Document section:
Media "double standard" toward Armstrong, Bonds?

Lance Armstrong during stage two of the 2011 Tour Down Under in Mannum, Australia, January 19, 2011 (left); Barry Bonds of the San Francisco Giants at Miller Park in Milwaukee, Wis., July 20, 2007.
Mark Gunter, Jonathan Daniel/AFP/Getty Images

(CBS News) Lance Armstrong is not hiding.

He was expected to compete in a mountain bike race in Aspen, Colo., Saturday and run a marathon Sunday.

On Friday, the U.S. Anti-Doping Agency wiped out 14-years of Armstrong's career. Gone are his record seven Tour de France titles. The agency also banned him for life from cycling. This, after Armstrong said he would stop fighting doping charges against him.

Will that impact his foundation, which has raised nearly half-a-billion dollars for cancer research?

Not if Friday was any indication. It raised 25 times more than it normally does in one day.

In general, "I think a lot of people are just tired" of the controversy surrounding Armstrong, New York Times columnist William C . Rhoden observed to "CBS This Morning: Saturday" co-anchors Anthony Mason and Rebecca Jarvis. "First of all, they're not going to take the money back. All the money raised is there. I think that the fact, though, that he stopped and said, 'I'm done with it,' what that allows to do is creates sort of an ambivalence and a neutrality so that those people who love him can say, 'Well, he just stopped.' People who hate him or don't like him, can say, 'Well, you know what, guilt by association.' Whereas, if you go through the court process or -- then all of a sudden and people start coming back and testifying..."

Stored records:
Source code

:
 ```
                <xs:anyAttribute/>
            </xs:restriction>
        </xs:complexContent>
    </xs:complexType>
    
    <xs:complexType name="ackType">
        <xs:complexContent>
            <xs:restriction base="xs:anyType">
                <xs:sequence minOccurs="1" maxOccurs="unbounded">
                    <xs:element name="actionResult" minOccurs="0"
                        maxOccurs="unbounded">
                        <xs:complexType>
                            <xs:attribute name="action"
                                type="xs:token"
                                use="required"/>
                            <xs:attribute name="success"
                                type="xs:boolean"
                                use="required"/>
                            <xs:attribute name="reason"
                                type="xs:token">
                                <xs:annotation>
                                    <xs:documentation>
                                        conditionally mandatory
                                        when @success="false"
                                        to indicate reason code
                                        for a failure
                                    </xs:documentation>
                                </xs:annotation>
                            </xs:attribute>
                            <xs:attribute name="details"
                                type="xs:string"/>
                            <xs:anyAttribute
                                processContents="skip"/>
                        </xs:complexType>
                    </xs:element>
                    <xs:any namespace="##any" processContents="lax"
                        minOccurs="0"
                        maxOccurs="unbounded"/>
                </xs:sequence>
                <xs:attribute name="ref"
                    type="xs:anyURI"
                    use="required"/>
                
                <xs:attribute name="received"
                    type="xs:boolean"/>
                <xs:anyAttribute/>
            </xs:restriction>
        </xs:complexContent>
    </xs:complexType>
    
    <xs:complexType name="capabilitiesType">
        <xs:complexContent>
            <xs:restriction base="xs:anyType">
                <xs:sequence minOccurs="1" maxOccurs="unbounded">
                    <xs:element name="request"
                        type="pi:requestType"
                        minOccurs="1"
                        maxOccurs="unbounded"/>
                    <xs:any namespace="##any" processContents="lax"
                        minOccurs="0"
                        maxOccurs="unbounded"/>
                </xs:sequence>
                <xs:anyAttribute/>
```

Your tasks:
(1) In the news article on Lance Armstrong, how did his foundation's fundraising on Friday compare with a normal day?
(2) Continue the news article on the Lance Armstrong doping case from its final line.

Answers to this exercise:
(1) It raised 25 times more than it normally does in one day.

(2)
"You were going to have his teammates essentially come out and say, 'He did it,"' interjected Mason.

Rhoden agreed, adding, "Doing this (giving up the fight), number one, it saves him (Armstrong) a lot of money. But those people who want to continue to give will continue to give. I mean, if you look at what this guy has done, he's done a lot of good. I mean, forget the cycling stuff. He's done a lot of great things for cancer research and all that. You can't take that away.

"But I think we're so anesthetized to our quote, unquote sports heroes doing this kind of stuff. I think a lot of people ... look at it like a (George) Lucas movie: 'You know what? I just enjoy the effects. Don't tell me how they did the effects."'

Rhoden says Armstrong's move stains his legacy "a little bit."

He also says the "double standard" in coverage of the Armstrong doping accusations and the performance-enhancing drug allegations involving former baseball superstar Barry Bonds "kind of bothers me."

From the start, Rhoden points out, the media were "tainting" Bonds, while Armstrong has been treated by many as a "great American hero."